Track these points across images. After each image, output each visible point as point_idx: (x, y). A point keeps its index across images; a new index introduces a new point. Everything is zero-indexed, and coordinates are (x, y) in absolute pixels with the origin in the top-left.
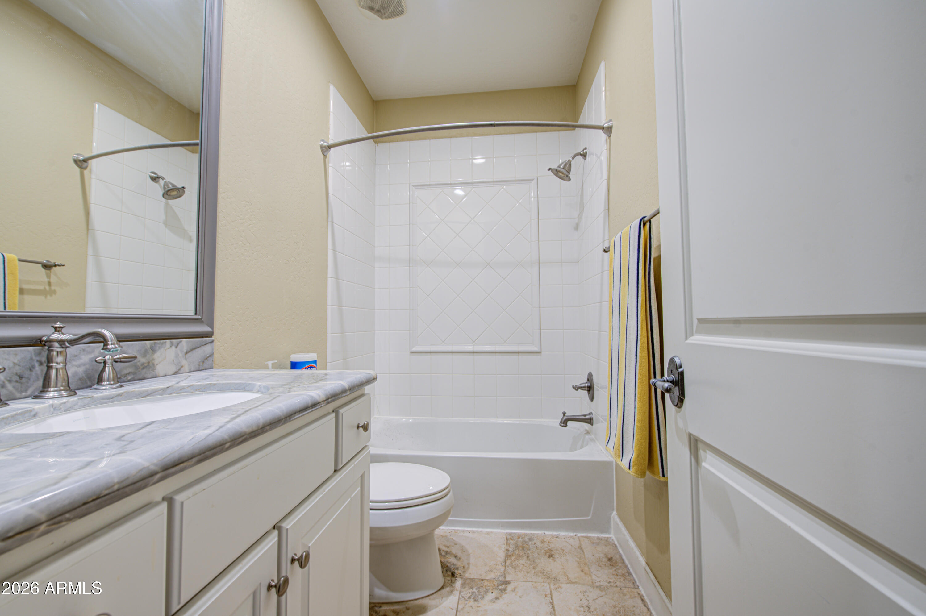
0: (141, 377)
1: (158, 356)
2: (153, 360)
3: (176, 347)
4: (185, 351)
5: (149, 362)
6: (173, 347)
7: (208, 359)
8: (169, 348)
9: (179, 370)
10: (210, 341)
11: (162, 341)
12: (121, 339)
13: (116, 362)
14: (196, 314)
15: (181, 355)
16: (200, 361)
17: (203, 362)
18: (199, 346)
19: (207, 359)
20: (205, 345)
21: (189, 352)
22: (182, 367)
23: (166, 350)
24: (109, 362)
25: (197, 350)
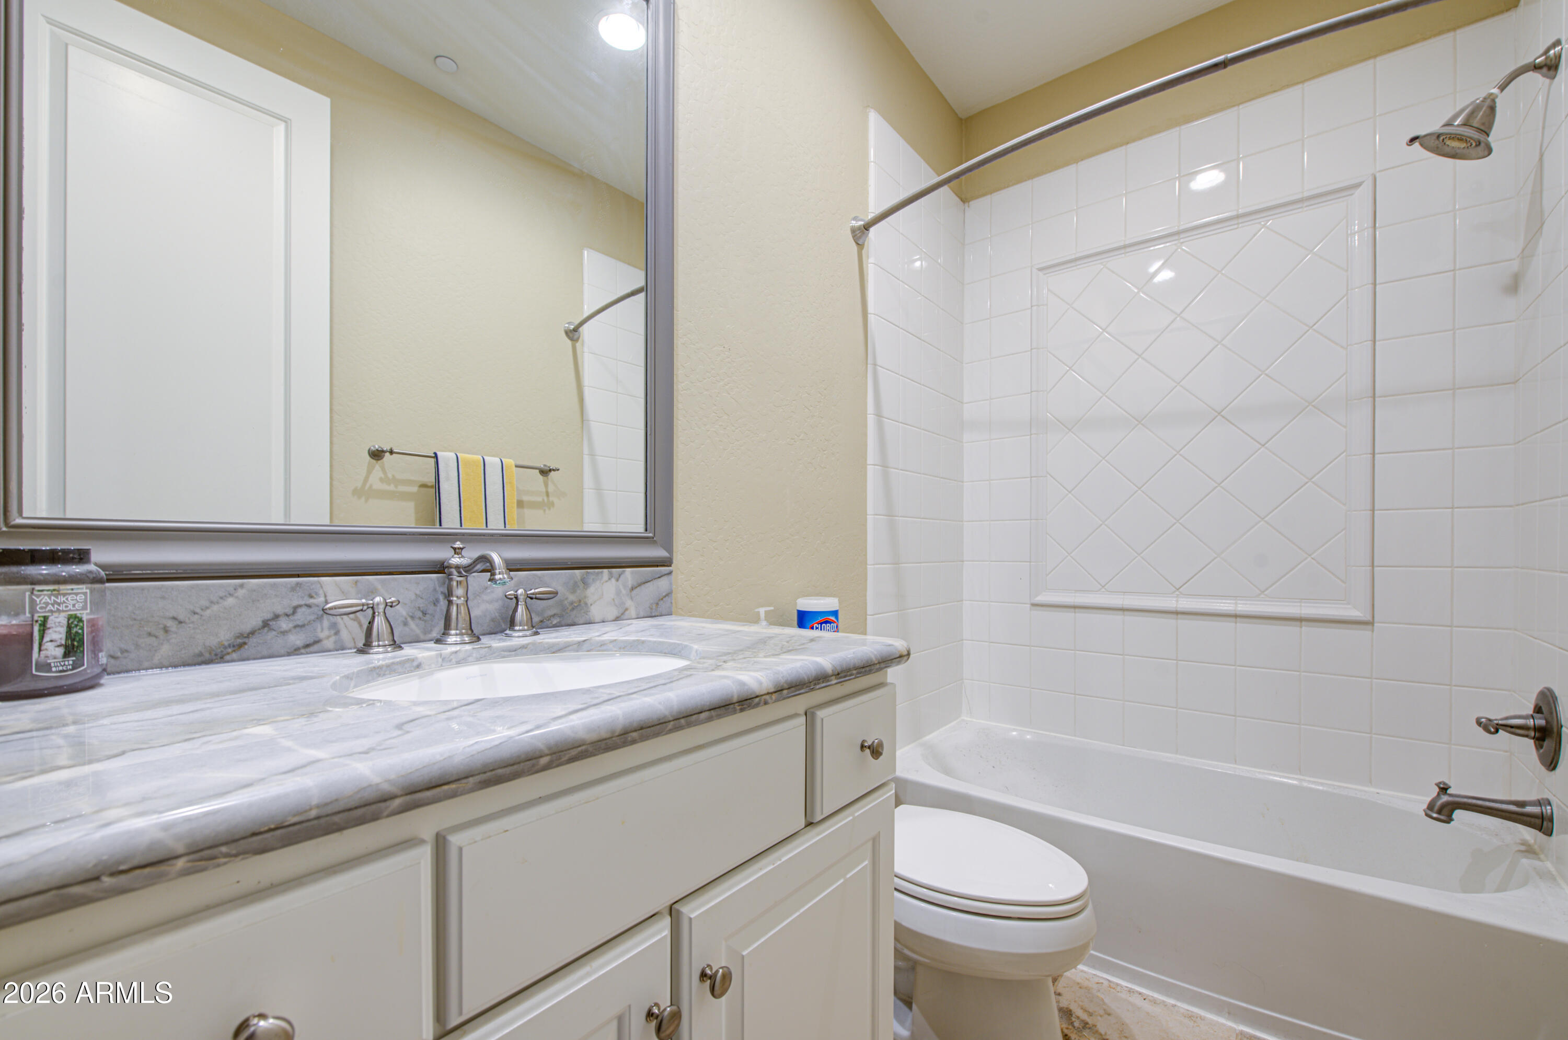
0: (570, 622)
1: (592, 592)
2: (585, 597)
3: (617, 580)
4: (630, 586)
5: (580, 601)
6: (613, 580)
7: (664, 599)
8: (606, 581)
9: (623, 614)
10: (666, 572)
11: (597, 570)
12: (513, 567)
13: (532, 598)
14: (646, 530)
15: (624, 592)
16: (652, 602)
17: (657, 604)
18: (650, 580)
19: (662, 599)
20: (659, 577)
21: (637, 587)
22: (626, 609)
23: (603, 584)
24: (521, 598)
25: (647, 585)
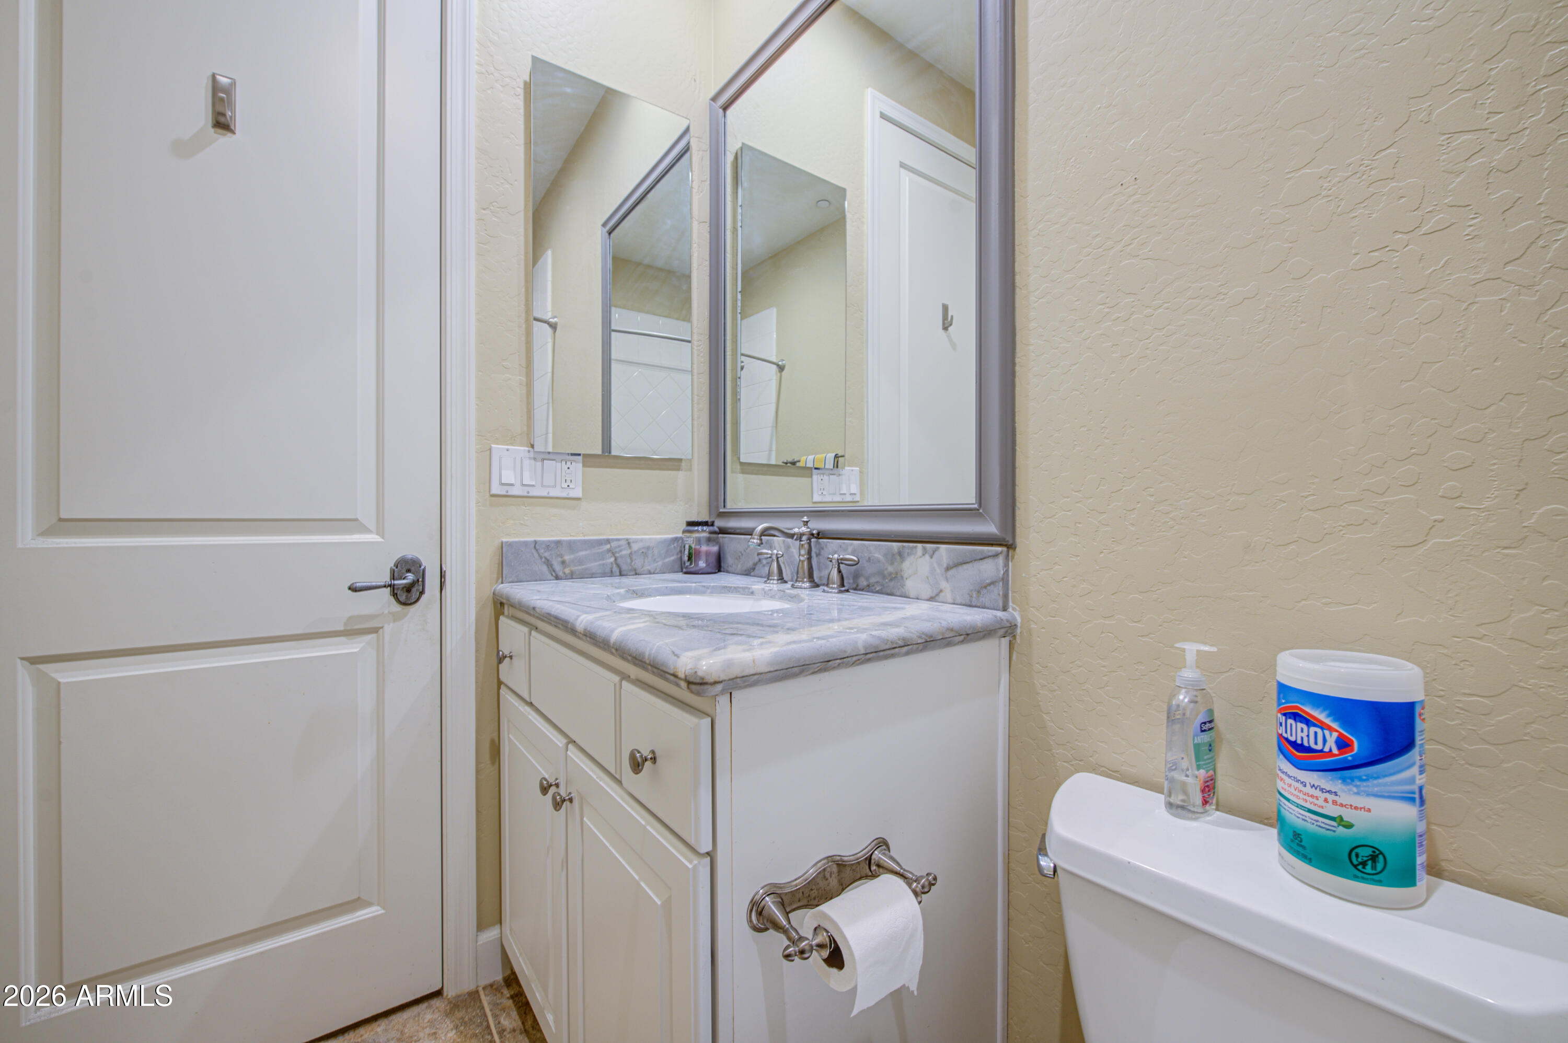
0: (889, 591)
1: (908, 566)
2: (901, 571)
3: (931, 557)
4: (945, 565)
5: (897, 573)
6: (927, 556)
7: (988, 588)
8: (920, 557)
9: (937, 595)
10: (990, 554)
11: (911, 545)
13: (844, 564)
15: (938, 571)
16: (971, 588)
17: (979, 592)
18: (968, 561)
19: (985, 587)
20: (981, 559)
21: (953, 567)
22: (941, 591)
23: (917, 559)
25: (965, 566)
++++
> ABOUT THIS EXERCISE:
Without the pictures, please reproduce each line of the listing above exactly, from the first one through the line bearing "24: (109, 362)".

> RESULT FOR THIS TASK:
Track these points across images. After each image, output each visible point as point_idx: (x, y). A point keeps its index across images; a new index introduces a new point. Everything is zero-indexed, and coordinates are (x, y) in absolute pixels with the origin in the top-left.
0: (141, 377)
1: (158, 356)
2: (153, 360)
3: (176, 347)
4: (185, 351)
5: (149, 362)
6: (173, 347)
7: (208, 359)
8: (169, 348)
9: (179, 370)
10: (210, 341)
11: (162, 341)
12: (121, 339)
13: (116, 362)
14: (196, 314)
15: (181, 355)
16: (200, 361)
17: (203, 362)
18: (199, 346)
19: (207, 359)
20: (205, 345)
21: (189, 352)
22: (182, 367)
23: (166, 350)
24: (109, 362)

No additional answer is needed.